The Wood River Valley is home to many very active folks, and there are many sporting events.  I was very partial to cycling, and even entered one race with my clunky Schwinn Continental.  Mostly, though, I was a spectator.



This last image is a beautiful waterfall in the Olympic National Park.  I had a strong desire to see the temperate rain forest, so after a winter of working in the ski resort I hitchhiked from Idaho to the Olympic peninsula and hiked into the forest and camped for a few days.  As I look back and reflect upon it, I am always thankful that I'm still alive.  Hitchhiking alone is risky business and scrambling up steep, wet, mossy hillsides for that perfect vantage point is problematic, too.  It was all worth it, and if I had it to do over again, I wouldn't change a thing.  These are the experiences and views that create a lifetime of memories.

Wednesday, July 2, 2014

Washington, DC (Happy Fourth of July)

If you ever get the chance to visit our nation's capitol, I do recommend it.  You can stop by the office of your elected representatives and share your good ideas with them.  Participatory democracy is the best, in my opinion, perhaps because of my experience growing up with New England Town Meeting governance.  There is a saying, "If you don't vote, don't gripe."  I take it one step further, "If you don't get involved in the process, don't gripe."

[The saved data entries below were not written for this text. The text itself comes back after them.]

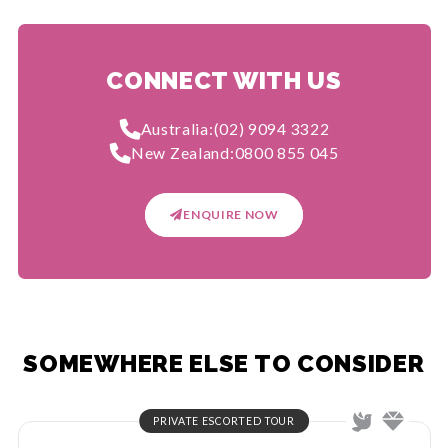
CONNECT WITH US
Australia:
(02) 9094 3322
New Zealand:
0800 855 045
ENQUIRE NOW
SOMEWHERE ELSE TO CONSIDER
PRIVATE ESCORTED TOUR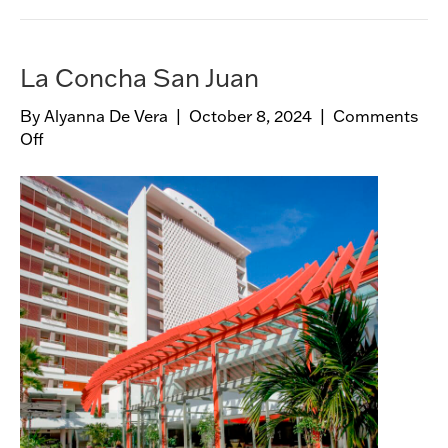
,
B
o
La Concha San Juan
b
b
By
Alyanna De Vera
|
October 8, 2024
|
Comments
y
Off
o
W
n
a
L
g
a
n
C
e
o
r
n
W
c
a
h
l
a
k
S
a
n
J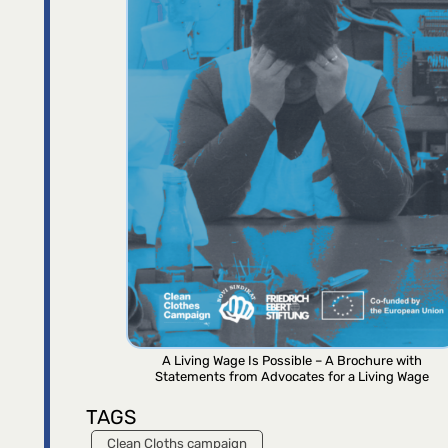
A Living Wage Is Possible – A Brochure with
Statements from Advocates for a Living Wage
TAGS
Clean Cloths campaign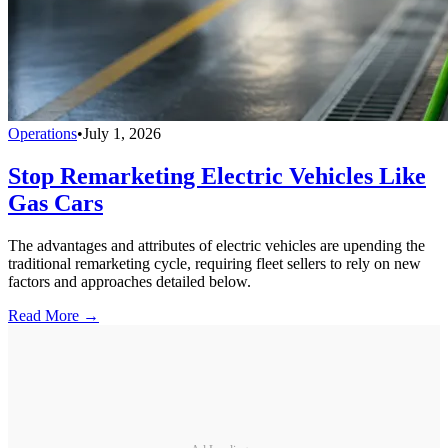
Operations
•
July 1, 2026
Stop Remarketing Electric Vehicles Like
Gas Cars
The advantages and attributes of electric vehicles are upending the
traditional remarketing cycle, requiring fleet sellers to rely on new
factors and approaches detailed below.
Read More →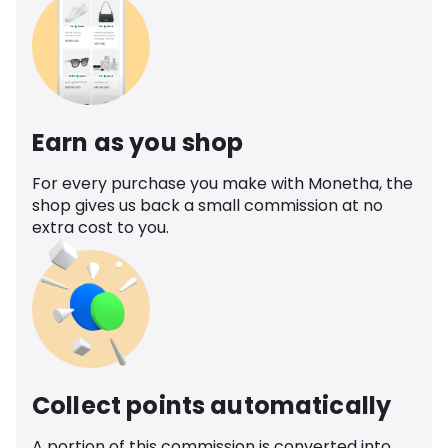
Earn as you shop
For every purchase you make with Monetha, the
shop gives us back a small commission at no
extra cost to you.
Collect points automatically
A portion of this commission is converted into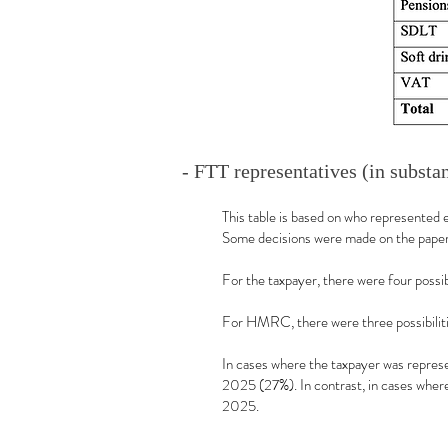
- FTT representatives (in substa
This table is based on who represented 
Some decisions were made on the papers
For the taxpayer, there were four poss
For HMRC, there were three possibiliti
In cases where the taxpayer was repres
2025 (27%). In contrast, in cases wher
2025.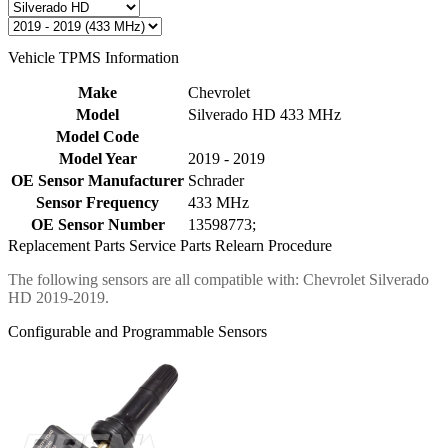
Vehicle TPMS Information
Make
Chevrolet
Model
Silverado HD 433 MHz
Model Code
Model Year
2019 - 2019
OE Sensor Manufacturer
Schrader
Sensor Frequency
433 MHz
OE Sensor Number
13598773;
Replacement Parts
Service Parts
Relearn Procedure
The following sensors are all compatible with: Chevrolet Silverado
HD 2019-2019.
Configurable and Programmable Sensors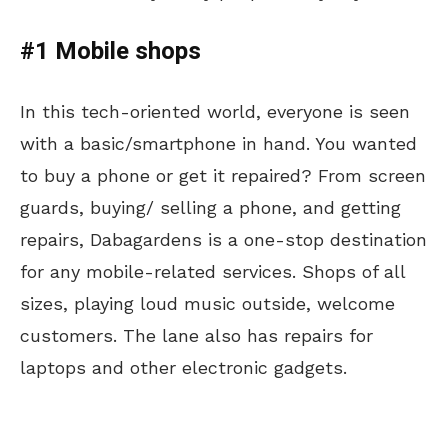
#1 Mobile shops
In this tech-oriented world, everyone is seen
with a basic/smartphone in hand. You wanted
to buy a phone or get it repaired? From screen
guards, buying/ selling a phone, and getting
repairs, Dabagardens is a one-stop destination
for any mobile-related services. Shops of all
sizes, playing loud music outside, welcome
customers. The lane also has repairs for
laptops and other electronic gadgets.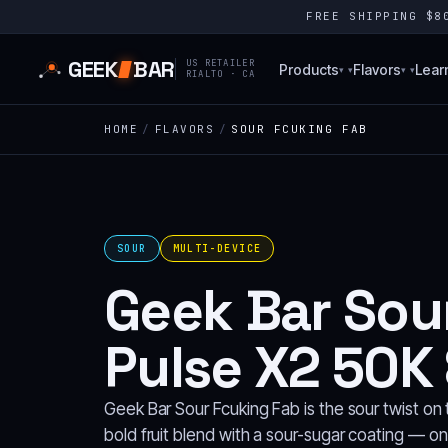
FREE SHIPPING $
GEEK
BAR
US RETAILER
Products
Flavors
Lear
▾
▾
RIALTO · CA
HOME
/
FLAVORS
/
SOUR FCUKING FAB
SOUR
MULTI-DEVICE
Geek Bar Sou
Pulse X2 50K 
Geek Bar Sour Fcuking Fab is the sour twist o
bold fruit blend with a sour-sugar coating — on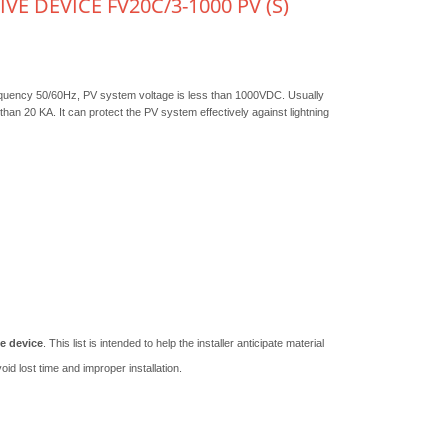
E DEVICE FV20C/3-1000 PV (S)
equency 50/60Hz, PV system voltage is less than 1000VDC. Usually
 than 20 KA. It can protect the PV system effectively against lightning
e device
. This list is intended to help the installer anticipate material
id lost time and improper installation.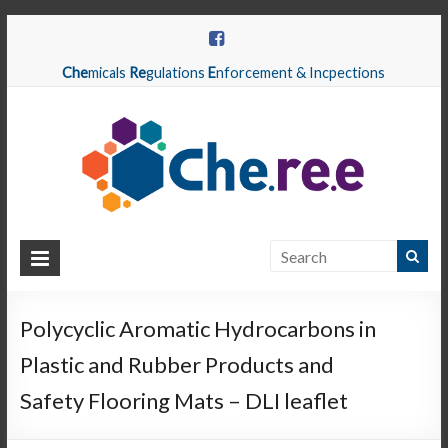
Che
micals
Re
gulations
E
nforcement & Incpections
CHEREE
Chemicals
Regulations
Polycyclic Aromatic Hydrocarbons in
Enforcement
Plastic and Rubber Products and
&
Inspections
Safety Flooring Mats – DLI leaflet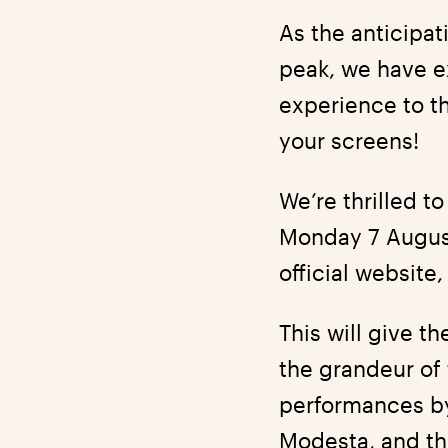
As the anticipa
peak, we have ex
experience to th
your screens!
We’re thrilled 
Monday 7 August
official website
This will give t
the grandeur of 
performances by
Modesta, and the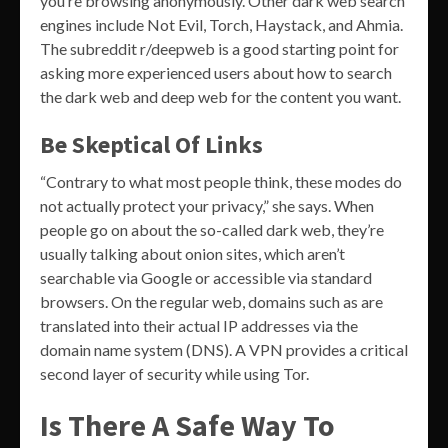
you’re browsing anonymously. Other dark web search
engines include Not Evil, Torch, Haystack, and Ahmia.
The subreddit r/deepweb is a good starting point for
asking more experienced users about how to search
the dark web and deep web for the content you want.
Be Skeptical Of Links
“Contrary to what most people think, these modes do
not actually protect your privacy,” she says. When
people go on about the so-called dark web, they’re
usually talking about onion sites, which aren’t
searchable via Google or accessible via standard
browsers. On the regular web, domains such as are
translated into their actual IP addresses via the
domain name system (DNS). A VPN provides a critical
second layer of security while using Tor.
Is There A Safe Way To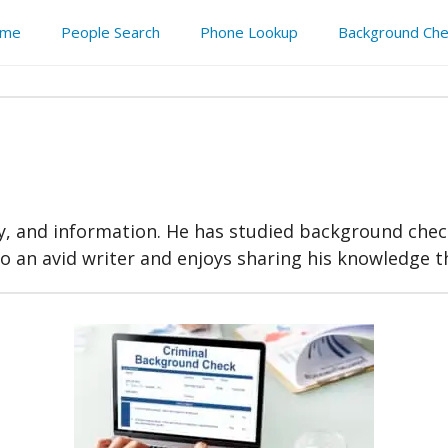
me
People Search
Phone Lookup
Background Che
acy, and information. He has studied background chec
lso an avid writer and enjoys sharing his knowledge 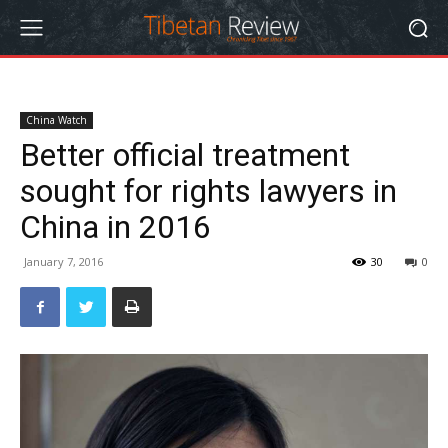
China Watch
Better official treatment
sought for rights lawyers in
China in 2016
January 7, 2016
30
0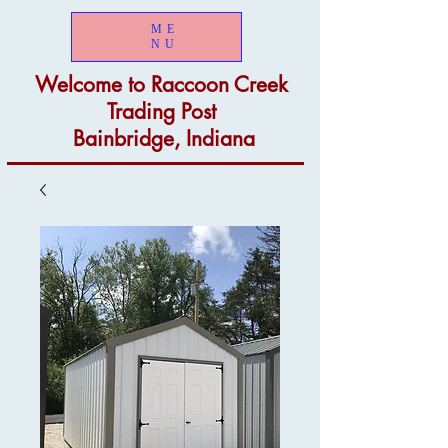
ME
NU
Welcome to
Raccoon Creek
Trading Post
Bainbridge, Indiana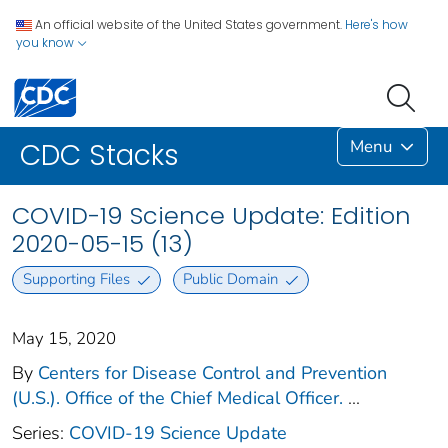
An official website of the United States government.
Here's how
you know
Menu
CDC Stacks
COVID-19 Science Update: Edition
2020-05-15 (13)
Supporting Files
Public Domain
May 15, 2020
By
Centers for Disease Control and Prevention
(U.S.). Office of the Chief Medical Officer.
...
Series:
COVID-19 Science Update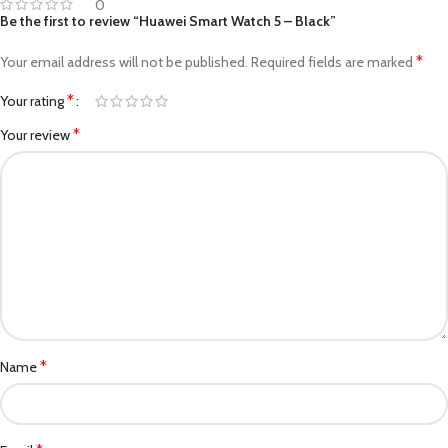
0
Be the first to review “Huawei Smart Watch 5 – Black”
*
Your email address will not be published.
Required fields are marked
*
Your rating
*
Your review
*
Name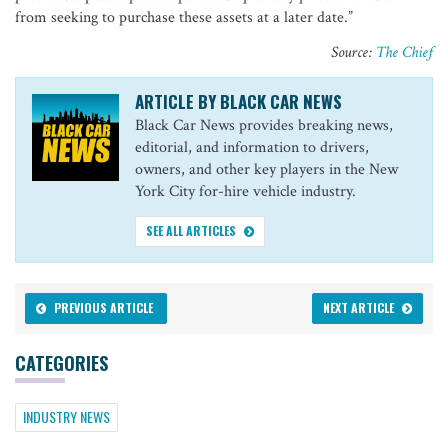
from seeking to purchase these assets at a later date.”
Source:
The Chief
ARTICLE BY BLACK CAR NEWS
Black Car News provides breaking news,
editorial, and information to drivers,
owners, and other key players in the New
York City for-hire vehicle industry.
SEE ALL ARTICLES
PREVIOUS ARTICLE
NEXT ARTICLE
CATEGORIES
INDUSTRY NEWS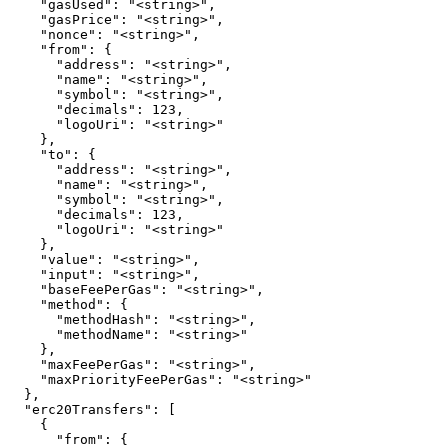
    "gasUsed": "<string>",

    "gasPrice": "<string>",

    "nonce": "<string>",

    "from": {

      "address": "<string>",

      "name": "<string>",

      "symbol": "<string>",

      "decimals": 123,

      "logoUri": "<string>"

    },

    "to": {

      "address": "<string>",

      "name": "<string>",

      "symbol": "<string>",

      "decimals": 123,

      "logoUri": "<string>"

    },

    "value": "<string>",

    "input": "<string>",

    "baseFeePerGas": "<string>",

    "method": {

      "methodHash": "<string>",

      "methodName": "<string>"

    },

    "maxFeePerGas": "<string>",

    "maxPriorityFeePerGas": "<string>"

  },

  "erc20Transfers": [

    {

      "from": {
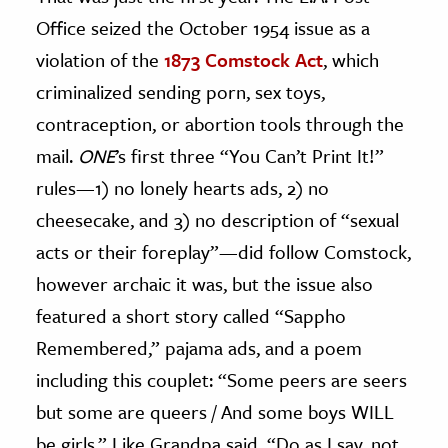
Office seized the October 1954 issue as a
violation of the
1873 Comstock Act
, which
criminalized sending porn, sex toys,
contraception, or abortion tools through the
mail.
ONE
’s first three “You Can’t Print It!”
rules—1) no lonely hearts ads, 2) no
cheesecake, and 3) no description of “sexual
acts or their foreplay”—did follow Comstock,
however archaic it was, but the issue also
featured a short story called “Sappho
Remembered,” pajama ads, and a poem
including this couplet: “Some peers are seers
but some are queers / And some boys WILL
be girls.” Like Grandpa said, “Do as I say, not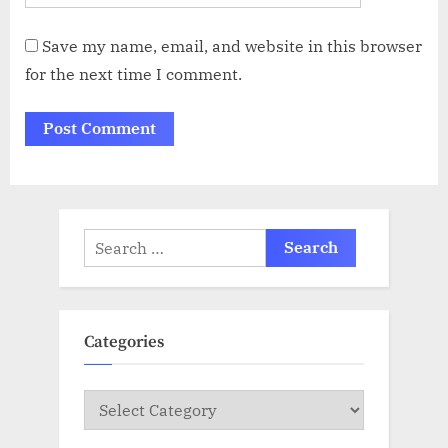
Save my name, email, and website in this browser
for the next time I comment.
Search
for:
Categories
Categories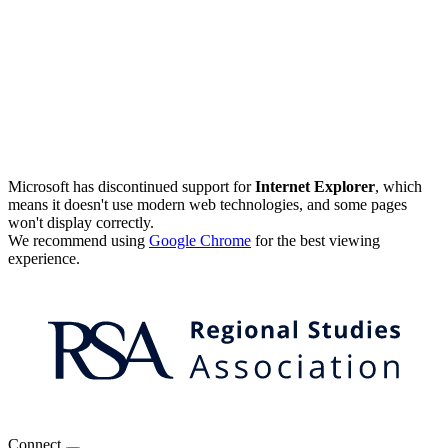
Microsoft has discontinued support for
Internet Explorer
, which
means it doesn't use modern web technologies, and some pages
won't display correctly.
We recommend using
Google Chrome
for the best viewing
experience.
Connect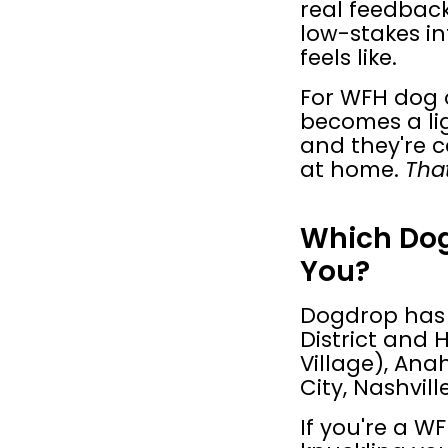
real feedback
low-stakes in
feels like.
For WFH dog o
becomes a li
and they're c
at home. 
That
Which Dogd
You?
Dogdrop has l
District and 
Village), Ana
City, Nashvil
If you're a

Many of the museums are open for free, such as the Smithsonian and the National Gallery of Art.

The building below is the United States Supreme Court.  I'd like to be a Supreme Court Justice, but that's not going to happen.



Below is the statue of Freedom.  She normally sits atop the capitol dome, but when I was in DC she had been transported to the ground for cleaning.  It was a rare opportunity to see her close up.



If you visit in the spring, you might just have the opportunity to see the cherry blossoms in bloom.  Climate change has made the date less predictable.  They used to always bloom in the spring.



It was recently brought to my attention that due to my socialist leanings I should "move to Russia."  Not gonna happen.  

Have a wonderful Fourth of July.  

Oh, and to restore Democracy, support campaign finance reform.  Money is not speech, and corporations are not people.  America has the best politicians money can buy.  If you love the United States, make an effort to improve upon the foundation.